Gälisch hatte es in Schottland nicht immer leicht. Ein heftiger Rückgang der Sprache fand beispielsweise zwischen 1750 und 1860 im Zuge der „Highland Clearances“ (Fuadaichean nan Gàidheal) statt, als zehntausende gälischsprechende Schotten, die vor allem die Highlands bewohnten, von englischen und schottischen Landlords aus ihren Häusern vertrieben wurden. Als Rechtfertigung für diese drastischen Maßnahmen diente das Vorantreiben der Schafzucht bzw. im weiteren Sinne der Industrialisierung. Die Folgen der Clearances waren tragisch: Das gesamte schottische Clansystem war am Boden und Gälisch so gut wie ausgestorben.
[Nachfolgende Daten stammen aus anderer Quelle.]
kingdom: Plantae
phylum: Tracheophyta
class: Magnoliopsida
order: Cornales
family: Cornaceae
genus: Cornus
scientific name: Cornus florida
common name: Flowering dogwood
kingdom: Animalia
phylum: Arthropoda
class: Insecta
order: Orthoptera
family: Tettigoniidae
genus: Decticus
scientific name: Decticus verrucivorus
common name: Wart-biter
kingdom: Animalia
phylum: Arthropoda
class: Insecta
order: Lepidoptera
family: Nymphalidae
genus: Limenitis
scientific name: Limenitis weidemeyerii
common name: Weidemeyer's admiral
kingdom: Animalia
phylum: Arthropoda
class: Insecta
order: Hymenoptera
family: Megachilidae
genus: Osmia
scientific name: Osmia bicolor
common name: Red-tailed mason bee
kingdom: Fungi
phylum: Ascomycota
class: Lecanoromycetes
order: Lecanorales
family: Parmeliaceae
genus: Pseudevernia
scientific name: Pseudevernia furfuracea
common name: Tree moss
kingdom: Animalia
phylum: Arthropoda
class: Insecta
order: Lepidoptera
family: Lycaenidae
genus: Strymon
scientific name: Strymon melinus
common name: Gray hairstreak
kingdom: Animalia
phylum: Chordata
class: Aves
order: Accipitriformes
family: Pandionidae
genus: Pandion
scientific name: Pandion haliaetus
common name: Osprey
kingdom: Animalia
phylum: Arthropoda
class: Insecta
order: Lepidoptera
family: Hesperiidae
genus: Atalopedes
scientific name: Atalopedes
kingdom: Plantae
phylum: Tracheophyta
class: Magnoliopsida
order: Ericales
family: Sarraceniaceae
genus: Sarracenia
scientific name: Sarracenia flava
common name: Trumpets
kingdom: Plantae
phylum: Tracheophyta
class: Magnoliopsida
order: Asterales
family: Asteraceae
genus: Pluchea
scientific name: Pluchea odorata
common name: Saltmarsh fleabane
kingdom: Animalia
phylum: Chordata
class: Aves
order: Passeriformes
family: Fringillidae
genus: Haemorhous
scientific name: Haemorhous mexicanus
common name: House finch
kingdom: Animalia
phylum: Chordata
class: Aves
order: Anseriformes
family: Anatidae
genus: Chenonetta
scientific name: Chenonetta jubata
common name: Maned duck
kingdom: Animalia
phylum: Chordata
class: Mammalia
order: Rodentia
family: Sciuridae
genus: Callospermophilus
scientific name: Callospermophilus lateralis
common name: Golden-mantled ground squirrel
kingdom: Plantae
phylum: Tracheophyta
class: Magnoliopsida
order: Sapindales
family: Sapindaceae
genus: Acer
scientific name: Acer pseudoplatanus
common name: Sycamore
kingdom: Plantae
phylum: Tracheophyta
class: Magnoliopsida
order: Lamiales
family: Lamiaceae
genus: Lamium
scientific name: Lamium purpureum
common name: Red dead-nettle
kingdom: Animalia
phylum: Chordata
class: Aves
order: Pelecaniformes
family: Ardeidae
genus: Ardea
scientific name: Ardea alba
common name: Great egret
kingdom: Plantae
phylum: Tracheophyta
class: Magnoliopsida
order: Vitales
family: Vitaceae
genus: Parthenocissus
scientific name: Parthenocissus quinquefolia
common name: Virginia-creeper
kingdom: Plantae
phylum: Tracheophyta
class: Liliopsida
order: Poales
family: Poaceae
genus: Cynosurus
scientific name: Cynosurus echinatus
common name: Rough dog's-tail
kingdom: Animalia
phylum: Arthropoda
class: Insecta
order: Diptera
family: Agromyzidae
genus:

Heute ist Gälisch durch die fortschreitende Anglisierung und Globalisierung weiterhin akut gefährdet. Aktuell sprechen von 5,5 Millionen Schotten nur noch etwa 60 Tausend die ursprüngliche Sprache des Landes – das sind gerade einmal 1,1% der Bevölkerung. Doch vor allem seit der Jahrtausendwende gibt es vermehrt Bestrebungen, Gälisch vor dem Aussterben zu retten. Das schottische Parlament (Pàrlamaid na h-Alba) verabschiedete 2005 den „Gaelic Language Act“ (Achd na Gàidhlig) um die Anerkennung und das Sprechen von Gälisch zu fördern. So wurden im Laufe der Zeit zweisprachige Schilder im Straßenverkehr eingeführt. Zudem betreibt der britische Rundfunk BBC einen gälischen Zweig namens BBC Alba und es gibt jedes Jahr Festivals und andere kulturelle Angebote auf Gälisch wie Mòd, Fèis und An Comunn Gàidhealach. Auch werden immer wieder neue Schulen und Kindergärten eröffnet, die Unterricht und Freizeitaktivitäten auf Gälisch anbieten. Weiteren Aufschwung brachte auch die Aufnahme der Sprache in das Angebot der App „Duolingo“. Nach etwas über einem Jahr kann der Online-Kurs weit mehr als 500 Tausend Neulerner der Sprache verzeichnen. Das Interesse an Gälisch nimmt also glücklicherweise wieder zu. Ob eine echte Trendwende wie in Wales und Irland erreicht und Zweisprachigkeit in Schottland etabliert werden kann, wird sich zeigen. Doch um es mit einem schottischen Sprichwort abzuschließen:

„Is fheàrr Gàidhlig bhriste na Gàidhlig sa chiste.“

Gebrochenes Gälisch ist besser als totes Gälisch.

In diesem Sinne:

Tapadh leibh agus guma slàn dhut! – Vielen Dank und bleibt gesund!